TASK TO COMPLETE = An exact copy of the listing below is needed, with no pictures in it.
"""
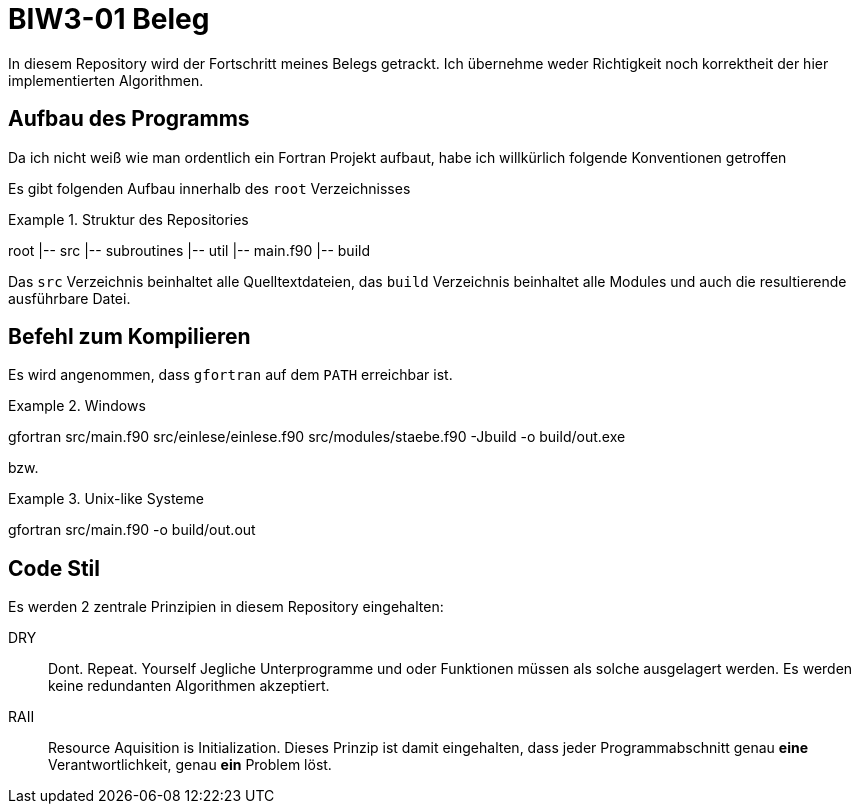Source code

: = BIW3-01 Beleg

In diesem Repository wird der Fortschritt meines Belegs getrackt.
Ich übernehme weder Richtigkeit noch korrektheit der hier implementierten Algorithmen.

== Aufbau des Programms

Da ich nicht weiß wie man ordentlich ein Fortran Projekt aufbaut, habe ich willkürlich folgende Konventionen getroffen

Es gibt folgenden Aufbau innerhalb des `root` Verzeichnisses

.Struktur des Repositories
====
root
|-- src
    |-- subroutines
    |-- util
    |-- main.f90
|-- build
====

Das `src` Verzeichnis beinhaltet alle Quelltextdateien, das `build` Verzeichnis beinhaltet alle Modules und auch die resultierende ausführbare Datei.

== Befehl zum Kompilieren

Es wird angenommen, dass `gfortran` auf dem `PATH` erreichbar ist.

.Windows
[source,dos]
====
gfortran src/main.f90 src/einlese/einlese.f90 src/modules/staebe.f90 -Jbuild -o build/out.exe
====

bzw.

.Unix-like Systeme
[source,dos]
====
gfortran src/main.f90 -o build/out.out
====

== Code Stil

Es werden 2 zentrale Prinzipien in diesem Repository eingehalten:

DRY:: Dont. Repeat. Yourself
Jegliche Unterprogramme und oder Funktionen müssen als solche ausgelagert werden. Es werden keine redundanten Algorithmen akzeptiert.

RAII:: Resource Aquisition is Initialization.
Dieses Prinzip ist damit eingehalten, dass jeder Programmabschnitt genau **eine** Verantwortlichkeit, genau **ein** Problem löst.
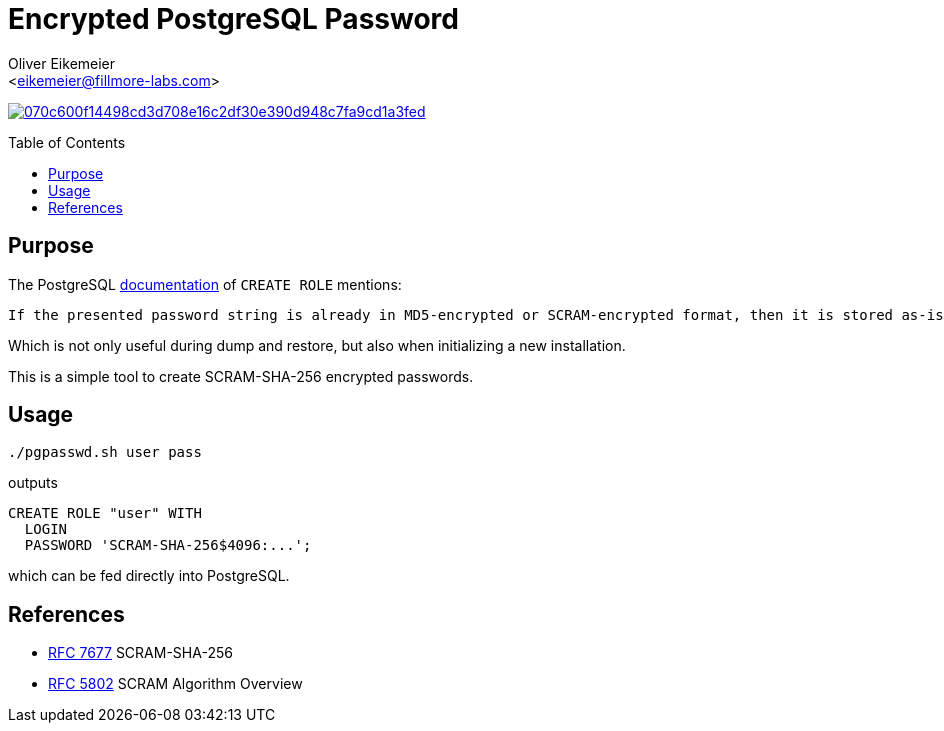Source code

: = Encrypted PostgreSQL Password
:Author:    Oliver Eikemeier
:Email:     <eikemeier@fillmore-labs.com>
:Date:      2023-08
:Revision:  v0.1
:toc: macro

image:https://badge.buildkite.com/070c600f14498cd3d708e16c2df30e390d948c7fa9cd1a3fed.svg?branch=main[title="Buildkite build status",link=https://buildkite.com/fillmore-labs/postgresql-password/]

toc::[]

== Purpose

.The PostgreSQL https://www.postgresql.org/docs/current/sql-createrole.html[documentation] of `+CREATE ROLE+` mentions:
[quote]   
----
If the presented password string is already in MD5-encrypted or SCRAM-encrypted format, then it is stored as-is regardless of password_encryption (since the system cannot decrypt the specified encrypted password string, to encrypt it in a different format).
----

Which is not only useful during dump and restore, but also when initializing a new installation.

This is a simple tool to create SCRAM-SHA-256 encrypted passwords.

== Usage

[source,shell]
----
./pgpasswd.sh user pass
----

outputs

```sql
CREATE ROLE "user" WITH
  LOGIN
  PASSWORD 'SCRAM-SHA-256$4096:...';
```

which can be fed directly into PostgreSQL.

== References

- https://www.rfc-editor.org/rfc/rfc7677[RFC 7677] SCRAM-SHA-256
- https://www.rfc-editor.org/rfc/rfc5802#section-3[RFC 5802] SCRAM Algorithm Overview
"""
TASK SOLUTION =
Source code

: = BIW3-01 Beleg

In diesem Repository wird der Fortschritt meines Belegs getrackt.
Ich übernehme weder Richtigkeit noch korrektheit der hier implementierten Algorithmen.

== Aufbau des Programms

Da ich nicht weiß wie man ordentlich ein Fortran Projekt aufbaut, habe ich willkürlich folgende Konventionen getroffen

Es gibt folgenden Aufbau innerhalb des `root` Verzeichnisses

.Struktur des Repositories
====
root
|-- src
    |-- subroutines
    |-- util
    |-- main.f90
|-- build
====

Das `src` Verzeichnis beinhaltet alle Quelltextdateien, das `build` Verzeichnis beinhaltet alle Modules und auch die resultierende ausführbare Datei.

== Befehl zum Kompilieren

Es wird angenommen, dass `gfortran` auf dem `PATH` erreichbar ist.

.Windows
[source,dos]
====
gfortran src/main.f90 src/einlese/einlese.f90 src/modules/staebe.f90 -Jbuild -o build/out.exe
====

bzw.

.Unix-like Systeme
[source,dos]
====
gfortran src/main.f90 -o build/out.out
====

== Code Stil

Es werden 2 zentrale Prinzipien in diesem Repository eingehalten:

DRY:: Dont. Repeat. Yourself
Jegliche Unterprogramme und oder Funktionen müssen als solche ausgelagert werden. Es werden keine redundanten Algorithmen akzeptiert.

RAII:: Resource Aquisition is Initialization.
Dieses Prinzip ist damit eingehalten, dass jeder Programmabschnitt genau **eine** Verantwortlichkeit, genau **ein** Problem löst.
Source code

: = Encrypted PostgreSQL Password
:Author:    Oliver Eikemeier
:Email:     <eikemeier@fillmore-labs.com>
:Date:      2023-08
:Revision:  v0.1
:toc: macro

image:https://badge.buildkite.com/070c600f14498cd3d708e16c2df30e390d948c7fa9cd1a3fed.svg?branch=main[title="Buildkite build status",link=https://buildkite.com/fillmore-labs/postgresql-password/]

toc::[]

== Purpose

.The PostgreSQL https://www.postgresql.org/docs/current/sql-createrole.html[documentation] of `+CREATE ROLE+` mentions:
[quote]   
----
If the presented password string is already in MD5-encrypted or SCRAM-encrypted format, then it is stored as-is regardless of password_encryption (since the system cannot decrypt the specified encrypted password string, to encrypt it in a different format).
----

Which is not only useful during dump and restore, but also when initializing a new installation.

This is a simple tool to create SCRAM-SHA-256 encrypted passwords.

== Usage

[source,shell]
----
./pgpasswd.sh user pass
----

outputs

```sql
CREATE ROLE "user" WITH
  LOGIN
  PASSWORD 'SCRAM-SHA-256$4096:...';
```

which can be fed directly into PostgreSQL.

== References

- https://www.rfc-editor.org/rfc/rfc7677[RFC 7677] SCRAM-SHA-256
- https://www.rfc-editor.org/rfc/rfc5802#section-3[RFC 5802] SCRAM Algorithm Overview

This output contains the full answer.